*YOUR INSTRUCTIONS*
Go through the entries and write each one out again unchanged.
SUPPLIED DATA START
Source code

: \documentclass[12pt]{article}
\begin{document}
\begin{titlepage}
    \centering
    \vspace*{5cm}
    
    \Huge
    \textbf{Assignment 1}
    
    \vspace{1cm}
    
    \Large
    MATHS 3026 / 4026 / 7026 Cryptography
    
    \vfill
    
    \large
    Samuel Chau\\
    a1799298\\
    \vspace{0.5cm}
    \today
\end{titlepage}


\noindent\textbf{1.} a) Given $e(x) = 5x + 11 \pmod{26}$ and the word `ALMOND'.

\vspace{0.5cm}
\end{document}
SUPPLIED DATA END
*WRITTEN SOLUTION*
Source code

: \documentclass[12pt]{article}
\begin{document}
\begin{titlepage}
    \centering
    \vspace*{5cm}
    
    \Huge
    \textbf{Assignment 1}
    
    \vspace{1cm}
    
    \Large
    MATHS 3026 / 4026 / 7026 Cryptography
    
    \vfill
    
    \large
    Samuel Chau\\
    a1799298\\
    \vspace{0.5cm}
    \today
\end{titlepage}


\noindent\textbf{1.} a) Given $e(x) = 5x + 11 \pmod{26}$ and the word `ALMOND'.

\vspace{0.5cm}
\end{document}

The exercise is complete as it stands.